*Tugas*.
(a) Menurut teks latihan, mengapa masuknya bulan Ramadhan disebut sebab bagi kewajiban puasa Ramadhan? Jelaskan dalam satu sampai tiga kalimat.
(b) Kutip semua baris dalam daftar, mulai dari awal daftar sampai baris yang memuat "ckets are made", termasuk baris itu.

*Teks Latihan*.
^^^^^^^^

3.        Haram, secara bahasa berarti sesuatu yang lebih banyak kerusakannya dan sesuatu yang dilarang. Secara istilah haram ialah sesuatu yang dituntut Syara’. Konsekuensi dari haram ini ialah bagi seseorang yang mengerjakan akan mendapat dosa dan kehinaan dan bagi yang meninggalkannya akan mendapat pahala dan kemuliaan. Contohnya seperti : Berzina, mencuri, minum khamar, membunuh tanpa hak, memakan harta orang dengan zalim, dan lain-lain.
4.        Makruh, ialah berasal dari kata kariha yaitu sesuatu yang tidak disenangi, dibenci atau sesuatu yang dijauhi. Secara istilah makruh ialah sesuatu yang dituntut syara’ kepada mukalaf untuk meninggalkannya dalam bentuk tuntutan yang tidak pasti. Contohnya seperti : larangan Allah kepada manusia untuk bertanya tentang sesuatu yang apabila dijelaskan akan menyusahkan kamu, banyak bertanya, dan menghamburkan harta.
5.        Mubah, secara bahasa yaitu melepaskan dan memberitahukan. Secara istilah, mubah ialah suatu perbuatan yang diberi kemungkinan kepada mukallaf antara memperbuat dan meninggalkan. Konsekuensinya adalah jika dikerjakan akan mendapat pahala dan jika ditinggalkan maka tidak berdosa. Contohnya seperti : Berburu setelah melakukan haji, bertebaran setelah shalat jum’at, makan dan minum, dan lain-lain.[6]

2.        Hukum Wadh’i
Hukum Wadh’i adalah ketentuan Allah yang menetapkan sesuatu sebagai sebab, syarat, mani, rukhsah atau Azimah, sah dan batal.[7]
v Pembagian Hukum Wadh’i
1.        Sebab, dalam bahasa Indonesia berarti sesuatu yang dapat menyampaikan kepada sesuatu yang lain. Secara Istilah, sebab didefinisikan sebagai sesuatu yang dijadikan syariat, sebagai tanda bagi adanya hukum, dan tidak adanya sebab sebagai tanda bagi tidak adanya hukum.[8] Contohnya seperti masuknya bulan Ramadhan menjadi pertanda datangnya kewajiban puasa Ramadhan. Masuknya bulan Ramadhan adalah suatu yang jelas dan dapat diukur, apakah bulan Ramadhan itu sudah datang atau belum. Masuknya bulan Ramadhan sebab, sedangkan datangnya kewajiban berpuasa Ramadhan disebut musabbab atau hukum atau disebut juga sebagai akibat.

^^^^^^^^

*Daftar untuk Tugas*.
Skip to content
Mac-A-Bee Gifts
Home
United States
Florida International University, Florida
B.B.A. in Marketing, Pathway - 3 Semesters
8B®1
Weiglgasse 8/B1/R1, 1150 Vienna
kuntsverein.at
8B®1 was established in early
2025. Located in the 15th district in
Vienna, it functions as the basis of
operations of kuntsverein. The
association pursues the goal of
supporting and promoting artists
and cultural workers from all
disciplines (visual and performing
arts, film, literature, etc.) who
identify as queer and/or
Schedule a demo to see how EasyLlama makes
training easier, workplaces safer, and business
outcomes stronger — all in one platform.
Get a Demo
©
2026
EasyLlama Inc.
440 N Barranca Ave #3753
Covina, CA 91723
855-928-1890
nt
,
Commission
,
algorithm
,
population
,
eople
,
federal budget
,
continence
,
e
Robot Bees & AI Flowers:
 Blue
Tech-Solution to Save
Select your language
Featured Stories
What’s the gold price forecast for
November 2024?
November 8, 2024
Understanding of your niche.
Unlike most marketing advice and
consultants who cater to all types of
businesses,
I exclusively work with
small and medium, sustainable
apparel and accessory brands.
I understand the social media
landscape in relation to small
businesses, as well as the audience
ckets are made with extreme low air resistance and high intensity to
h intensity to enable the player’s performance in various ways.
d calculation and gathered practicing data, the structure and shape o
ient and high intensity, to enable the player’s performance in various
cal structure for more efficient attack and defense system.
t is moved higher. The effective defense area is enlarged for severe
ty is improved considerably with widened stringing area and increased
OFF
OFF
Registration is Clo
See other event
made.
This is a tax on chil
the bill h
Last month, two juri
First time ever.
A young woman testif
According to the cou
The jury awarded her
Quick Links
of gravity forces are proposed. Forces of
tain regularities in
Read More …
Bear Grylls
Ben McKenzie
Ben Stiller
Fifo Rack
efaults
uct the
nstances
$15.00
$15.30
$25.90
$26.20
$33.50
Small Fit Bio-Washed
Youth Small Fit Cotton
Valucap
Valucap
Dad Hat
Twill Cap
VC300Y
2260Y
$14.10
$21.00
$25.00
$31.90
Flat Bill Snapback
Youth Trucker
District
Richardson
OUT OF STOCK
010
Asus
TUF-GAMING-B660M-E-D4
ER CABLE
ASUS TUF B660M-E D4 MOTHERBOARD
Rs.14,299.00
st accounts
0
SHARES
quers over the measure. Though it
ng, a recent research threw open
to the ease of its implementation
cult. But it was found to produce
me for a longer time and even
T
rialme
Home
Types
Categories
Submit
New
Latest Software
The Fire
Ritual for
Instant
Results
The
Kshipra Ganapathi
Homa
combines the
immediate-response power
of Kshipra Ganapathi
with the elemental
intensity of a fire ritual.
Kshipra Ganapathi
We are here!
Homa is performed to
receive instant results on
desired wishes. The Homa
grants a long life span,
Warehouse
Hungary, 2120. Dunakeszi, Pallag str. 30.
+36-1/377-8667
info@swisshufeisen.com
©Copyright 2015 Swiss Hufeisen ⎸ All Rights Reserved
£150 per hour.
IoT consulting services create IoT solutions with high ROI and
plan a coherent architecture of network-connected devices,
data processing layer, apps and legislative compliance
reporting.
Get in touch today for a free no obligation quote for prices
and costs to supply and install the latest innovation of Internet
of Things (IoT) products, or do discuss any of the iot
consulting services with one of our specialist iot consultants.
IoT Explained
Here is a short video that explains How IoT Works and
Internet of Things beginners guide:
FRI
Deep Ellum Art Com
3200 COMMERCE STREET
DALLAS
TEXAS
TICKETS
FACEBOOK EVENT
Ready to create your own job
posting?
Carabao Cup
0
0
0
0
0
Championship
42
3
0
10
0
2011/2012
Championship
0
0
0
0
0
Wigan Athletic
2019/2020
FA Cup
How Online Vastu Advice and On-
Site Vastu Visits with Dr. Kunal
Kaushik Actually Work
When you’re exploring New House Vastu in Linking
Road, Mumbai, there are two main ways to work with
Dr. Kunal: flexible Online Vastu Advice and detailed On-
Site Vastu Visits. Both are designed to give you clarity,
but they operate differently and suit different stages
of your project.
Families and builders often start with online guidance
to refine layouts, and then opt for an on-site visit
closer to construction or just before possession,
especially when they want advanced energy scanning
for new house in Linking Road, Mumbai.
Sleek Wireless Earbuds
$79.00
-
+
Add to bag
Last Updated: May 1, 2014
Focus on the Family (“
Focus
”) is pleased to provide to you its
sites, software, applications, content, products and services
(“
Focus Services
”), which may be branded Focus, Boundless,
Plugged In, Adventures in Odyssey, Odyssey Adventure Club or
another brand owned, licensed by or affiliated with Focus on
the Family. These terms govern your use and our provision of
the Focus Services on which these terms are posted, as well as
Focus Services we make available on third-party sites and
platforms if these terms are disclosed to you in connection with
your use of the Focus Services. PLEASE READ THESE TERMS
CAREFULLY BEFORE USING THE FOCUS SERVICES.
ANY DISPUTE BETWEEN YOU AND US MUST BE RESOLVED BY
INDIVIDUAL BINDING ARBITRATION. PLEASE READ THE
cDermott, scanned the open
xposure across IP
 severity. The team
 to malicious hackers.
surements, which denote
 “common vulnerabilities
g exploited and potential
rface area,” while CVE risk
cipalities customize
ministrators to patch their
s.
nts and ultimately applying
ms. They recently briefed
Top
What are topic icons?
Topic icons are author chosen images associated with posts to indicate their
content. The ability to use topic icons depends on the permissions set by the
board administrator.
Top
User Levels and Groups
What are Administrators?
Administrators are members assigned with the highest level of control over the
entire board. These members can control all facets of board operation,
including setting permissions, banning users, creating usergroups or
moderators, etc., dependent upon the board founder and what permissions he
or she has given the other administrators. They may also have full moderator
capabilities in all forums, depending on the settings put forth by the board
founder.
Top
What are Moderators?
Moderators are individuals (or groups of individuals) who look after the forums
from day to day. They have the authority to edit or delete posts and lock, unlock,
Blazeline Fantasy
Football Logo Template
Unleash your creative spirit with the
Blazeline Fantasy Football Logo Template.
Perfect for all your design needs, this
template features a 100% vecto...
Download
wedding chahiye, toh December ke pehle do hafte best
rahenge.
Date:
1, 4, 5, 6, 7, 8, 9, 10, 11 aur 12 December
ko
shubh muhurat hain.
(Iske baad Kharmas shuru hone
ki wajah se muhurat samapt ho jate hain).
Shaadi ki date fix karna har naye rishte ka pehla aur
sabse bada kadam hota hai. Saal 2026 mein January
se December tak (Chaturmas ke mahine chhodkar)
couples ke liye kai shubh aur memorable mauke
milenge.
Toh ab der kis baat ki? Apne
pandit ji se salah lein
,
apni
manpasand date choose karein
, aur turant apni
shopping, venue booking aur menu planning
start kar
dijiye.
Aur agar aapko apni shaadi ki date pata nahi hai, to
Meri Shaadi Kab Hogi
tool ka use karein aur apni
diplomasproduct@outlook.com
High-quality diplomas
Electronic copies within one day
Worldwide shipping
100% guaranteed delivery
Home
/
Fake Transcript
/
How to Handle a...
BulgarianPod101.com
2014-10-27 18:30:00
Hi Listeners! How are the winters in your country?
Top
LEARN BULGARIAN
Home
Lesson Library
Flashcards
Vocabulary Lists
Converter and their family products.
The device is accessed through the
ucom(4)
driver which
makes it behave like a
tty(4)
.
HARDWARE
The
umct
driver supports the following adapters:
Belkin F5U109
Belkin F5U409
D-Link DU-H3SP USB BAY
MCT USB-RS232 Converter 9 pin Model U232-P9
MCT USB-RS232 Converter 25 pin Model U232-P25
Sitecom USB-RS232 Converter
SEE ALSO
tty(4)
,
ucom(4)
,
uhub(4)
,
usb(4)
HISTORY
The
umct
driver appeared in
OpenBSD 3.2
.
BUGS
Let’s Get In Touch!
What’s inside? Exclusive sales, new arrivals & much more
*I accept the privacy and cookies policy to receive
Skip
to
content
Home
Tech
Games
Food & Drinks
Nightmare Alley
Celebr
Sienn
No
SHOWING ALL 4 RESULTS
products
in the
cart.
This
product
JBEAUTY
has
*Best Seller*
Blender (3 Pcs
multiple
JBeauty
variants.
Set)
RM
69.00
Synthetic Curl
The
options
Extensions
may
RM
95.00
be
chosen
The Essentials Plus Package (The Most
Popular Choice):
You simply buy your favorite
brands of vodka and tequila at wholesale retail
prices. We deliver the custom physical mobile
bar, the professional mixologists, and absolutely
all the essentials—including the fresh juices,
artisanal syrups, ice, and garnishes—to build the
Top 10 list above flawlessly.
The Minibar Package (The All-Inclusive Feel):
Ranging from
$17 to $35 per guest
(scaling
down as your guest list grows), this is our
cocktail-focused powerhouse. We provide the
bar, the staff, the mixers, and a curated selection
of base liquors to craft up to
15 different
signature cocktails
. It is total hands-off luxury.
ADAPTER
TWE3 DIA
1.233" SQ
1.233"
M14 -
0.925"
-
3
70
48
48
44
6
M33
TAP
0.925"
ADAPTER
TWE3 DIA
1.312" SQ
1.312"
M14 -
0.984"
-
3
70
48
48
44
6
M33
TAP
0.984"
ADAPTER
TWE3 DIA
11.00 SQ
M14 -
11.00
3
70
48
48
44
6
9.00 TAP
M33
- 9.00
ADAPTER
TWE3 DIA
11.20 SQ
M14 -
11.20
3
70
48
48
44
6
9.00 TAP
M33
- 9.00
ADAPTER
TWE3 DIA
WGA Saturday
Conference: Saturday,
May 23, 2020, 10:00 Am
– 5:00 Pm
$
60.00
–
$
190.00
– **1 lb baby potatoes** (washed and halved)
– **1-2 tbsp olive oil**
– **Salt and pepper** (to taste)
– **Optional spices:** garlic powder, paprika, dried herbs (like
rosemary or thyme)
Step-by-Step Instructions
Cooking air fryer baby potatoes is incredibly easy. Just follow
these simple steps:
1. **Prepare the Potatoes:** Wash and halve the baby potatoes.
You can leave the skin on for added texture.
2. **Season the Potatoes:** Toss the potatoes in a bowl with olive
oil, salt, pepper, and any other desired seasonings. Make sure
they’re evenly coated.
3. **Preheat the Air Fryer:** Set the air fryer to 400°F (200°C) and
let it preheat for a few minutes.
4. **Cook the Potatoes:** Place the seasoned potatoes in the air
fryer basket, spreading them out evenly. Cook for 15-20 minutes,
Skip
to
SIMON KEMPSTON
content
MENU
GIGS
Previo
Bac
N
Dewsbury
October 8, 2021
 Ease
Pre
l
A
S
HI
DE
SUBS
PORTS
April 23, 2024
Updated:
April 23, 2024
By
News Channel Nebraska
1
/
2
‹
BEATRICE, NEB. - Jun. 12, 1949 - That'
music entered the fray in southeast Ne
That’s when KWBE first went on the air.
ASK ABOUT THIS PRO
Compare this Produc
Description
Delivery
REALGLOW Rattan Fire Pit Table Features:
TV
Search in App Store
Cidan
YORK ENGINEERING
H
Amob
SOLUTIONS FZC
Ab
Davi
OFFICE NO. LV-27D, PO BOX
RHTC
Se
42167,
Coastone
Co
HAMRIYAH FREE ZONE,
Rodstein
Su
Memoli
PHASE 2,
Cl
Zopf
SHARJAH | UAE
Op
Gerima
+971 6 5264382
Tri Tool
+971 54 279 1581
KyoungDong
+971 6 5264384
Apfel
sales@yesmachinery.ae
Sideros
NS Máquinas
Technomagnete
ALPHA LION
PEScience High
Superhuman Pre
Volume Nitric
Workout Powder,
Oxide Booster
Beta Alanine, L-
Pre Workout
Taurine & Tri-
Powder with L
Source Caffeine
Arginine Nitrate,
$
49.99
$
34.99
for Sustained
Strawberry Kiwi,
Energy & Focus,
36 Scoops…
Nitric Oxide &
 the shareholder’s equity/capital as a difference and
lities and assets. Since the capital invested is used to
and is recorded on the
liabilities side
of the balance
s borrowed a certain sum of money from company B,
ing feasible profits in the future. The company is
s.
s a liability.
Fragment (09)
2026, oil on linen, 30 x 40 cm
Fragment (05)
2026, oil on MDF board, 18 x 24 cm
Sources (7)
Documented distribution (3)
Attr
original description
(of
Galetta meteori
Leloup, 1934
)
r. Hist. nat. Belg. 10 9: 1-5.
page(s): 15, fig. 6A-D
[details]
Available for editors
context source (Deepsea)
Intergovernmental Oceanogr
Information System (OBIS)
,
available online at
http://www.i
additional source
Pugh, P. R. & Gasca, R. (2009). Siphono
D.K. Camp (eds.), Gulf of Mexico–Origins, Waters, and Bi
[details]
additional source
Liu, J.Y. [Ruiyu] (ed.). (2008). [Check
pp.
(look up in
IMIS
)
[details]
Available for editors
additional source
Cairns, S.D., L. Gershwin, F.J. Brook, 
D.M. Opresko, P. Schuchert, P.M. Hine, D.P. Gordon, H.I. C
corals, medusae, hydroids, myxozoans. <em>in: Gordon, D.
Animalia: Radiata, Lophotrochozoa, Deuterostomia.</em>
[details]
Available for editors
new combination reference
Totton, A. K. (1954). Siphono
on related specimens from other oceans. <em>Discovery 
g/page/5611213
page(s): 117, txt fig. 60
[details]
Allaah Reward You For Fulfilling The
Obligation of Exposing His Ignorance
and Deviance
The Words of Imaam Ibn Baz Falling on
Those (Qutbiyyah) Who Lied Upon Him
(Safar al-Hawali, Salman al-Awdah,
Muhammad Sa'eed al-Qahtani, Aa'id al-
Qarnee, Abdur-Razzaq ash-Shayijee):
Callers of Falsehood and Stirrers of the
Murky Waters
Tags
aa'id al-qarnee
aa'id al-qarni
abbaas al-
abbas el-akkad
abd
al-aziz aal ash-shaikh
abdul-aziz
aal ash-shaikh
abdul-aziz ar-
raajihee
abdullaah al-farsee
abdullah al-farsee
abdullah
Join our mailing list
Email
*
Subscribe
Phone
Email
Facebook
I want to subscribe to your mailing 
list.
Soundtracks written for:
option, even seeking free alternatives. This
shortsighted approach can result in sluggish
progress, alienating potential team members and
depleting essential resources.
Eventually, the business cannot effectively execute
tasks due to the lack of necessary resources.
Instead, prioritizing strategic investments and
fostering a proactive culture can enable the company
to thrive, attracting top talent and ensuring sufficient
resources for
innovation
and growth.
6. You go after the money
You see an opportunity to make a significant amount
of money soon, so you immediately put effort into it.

^^^^^^^^

*Jawaban*.
(a) Sebab adalah sesuatu yang dijadikan syariat sebagai tanda adanya hukum. Masuknya bulan Ramadhan menjadi pertanda datangnya kewajiban puasa Ramadhan. Hal itu jelas dan dapat diukur, yaitu apakah bulan Ramadhan sudah datang atau belum.

(b)
Skip to content
Mac-A-Bee Gifts
Home
United States
Florida International University, Florida
B.B.A. in Marketing, Pathway - 3 Semesters
8B®1
Weiglgasse 8/B1/R1, 1150 Vienna
kuntsverein.at
8B®1 was established in early
2025. Located in the 15th district in
Vienna, it functions as the basis of
operations of kuntsverein. The
association pursues the goal of
supporting and promoting artists
and cultural workers from all
disciplines (visual and performing
arts, film, literature, etc.) who
identify as queer and/or
Schedule a demo to see how EasyLlama makes
training easier, workplaces safer, and business
outcomes stronger — all in one platform.
Get a Demo
©
2026
EasyLlama Inc.
440 N Barranca Ave #3753
Covina, CA 91723
855-928-1890
nt
,
Commission
,
algorithm
,
population
,
eople
,
federal budget
,
continence
,
e
Robot Bees & AI Flowers:
 Blue
Tech-Solution to Save
Select your language
Featured Stories
What’s the gold price forecast for
November 2024?
November 8, 2024
Understanding of your niche.
Unlike most marketing advice and
consultants who cater to all types of
businesses,
I exclusively work with
small and medium, sustainable
apparel and accessory brands.
I understand the social media
landscape in relation to small
businesses, as well as the audience
ckets are made with extreme low air resistance and high intensity to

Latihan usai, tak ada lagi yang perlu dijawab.